A avaliação do contexto organizacional revelou-se crucial por permitir compreender o ambiente específico em que os sistemas de IA serão implementados, considerando aspectos culturais, técnicos e operacionais únicos de cada organização. O inventário de sistemas, por sua vez, emergiu como fundamento essencial para mapear e compreender o alcance e impacto das soluções de IA já em uso ou em desenvolvimento, possibilitando uma gestão mais efetiva de riscos e conformidade legal ou regulatória.
Na avaliação de papéis e responsabilidades, identificamos que organizações bem-sucedidas estabelecem claramente a governança de IA em três camadas distintas: estratégica, com envolvimento direto da alta administração; tática, com comitês especializados e equipes multidisciplinares; e operacional, com times técnicos e usuários finais. Essa estruturação tem se mostrado fundamental para garantir que princípios éticos sejam efetivamente incorporados em todos os níveis da organização.
O critério de avaliação de riscos e mitigação, particularmente crítico no contexto brasileiro, demonstrou-se essencial para identificar potenciais impactos negativos antes que se materializem. Nossa experiência consultiva evidencia que organizações que implementam processos robustos de avaliação de risco conseguem não apenas prevenir incidentes, mas também construir sistemas de IA mais confiáveis e alinhados com valores éticos. Esse processo inclui a análise detalhada de vieses algorítmicos, impactos sociais e ambientais, além de considerações sobre privacidade e proteção de dados.

────────────────

### PROBLEMA A RESOLVER
Copie do texto sobre governança de IA a passagem que vai de "A avaliação do" até "legal ou regulatória.", sem alterar nada.

### SEÇÃO DE DADOS

────────────────

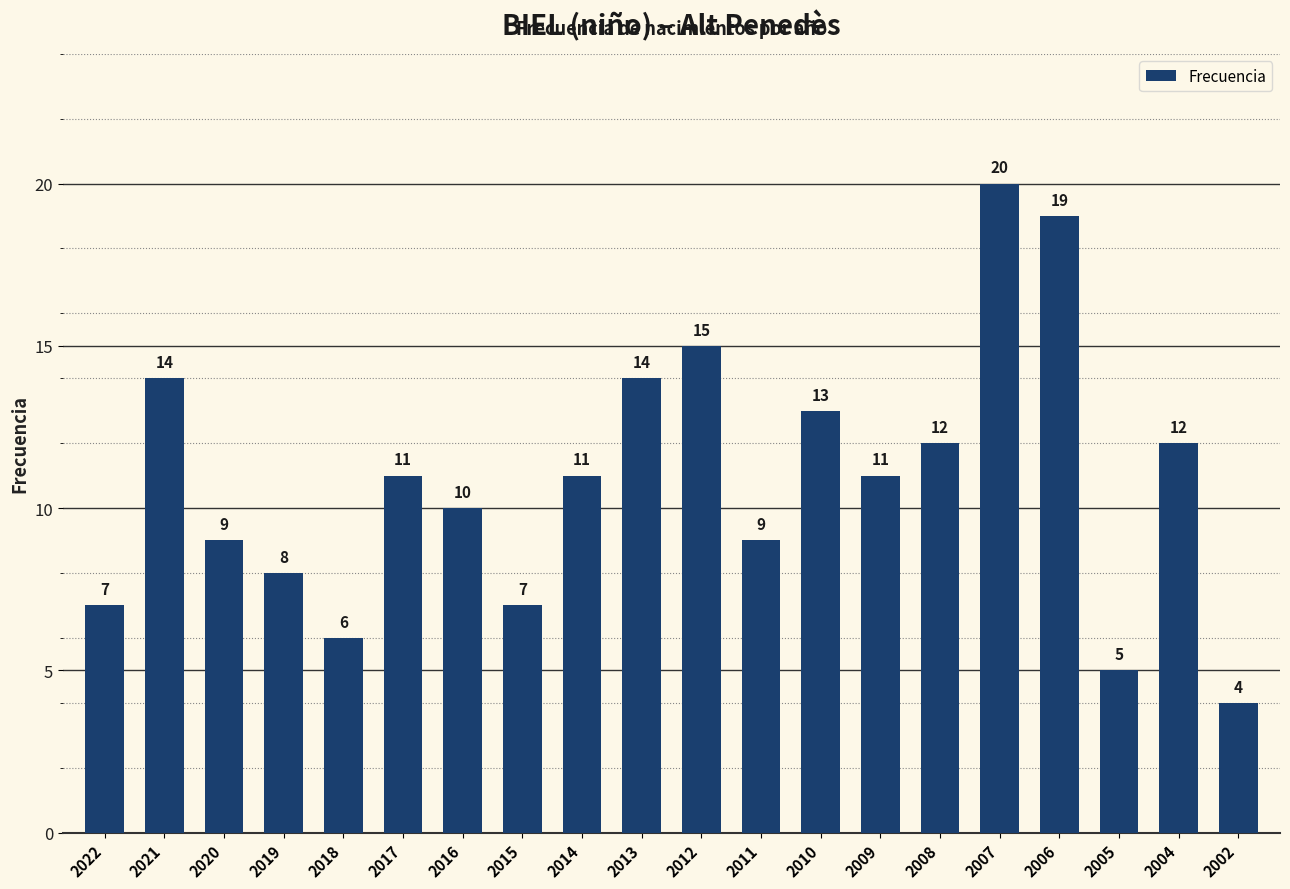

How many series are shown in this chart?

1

────────────────

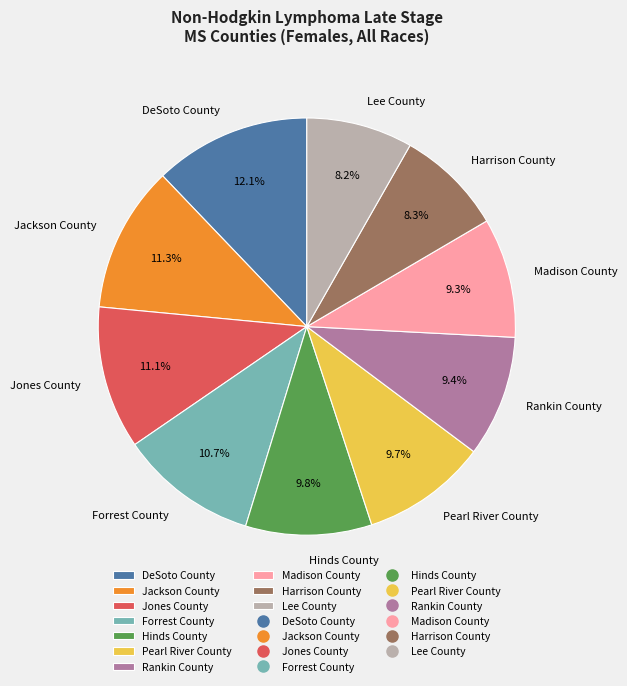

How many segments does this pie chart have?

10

────────────────

### RESPOSTA DA TAREFA
A avaliação do contexto organizacional revelou-se crucial por permitir compreender o ambiente específico em que os sistemas de IA serão implementados, considerando aspectos culturais, técnicos e operacionais únicos de cada organização. O inventário de sistemas, por sua vez, emergiu como fundamento essencial para mapear e compreender o alcance e impacto das soluções de IA já em uso ou em desenvolvimento, possibilitando uma gestão mais efetiva de riscos e conformidade legal ou regulatória.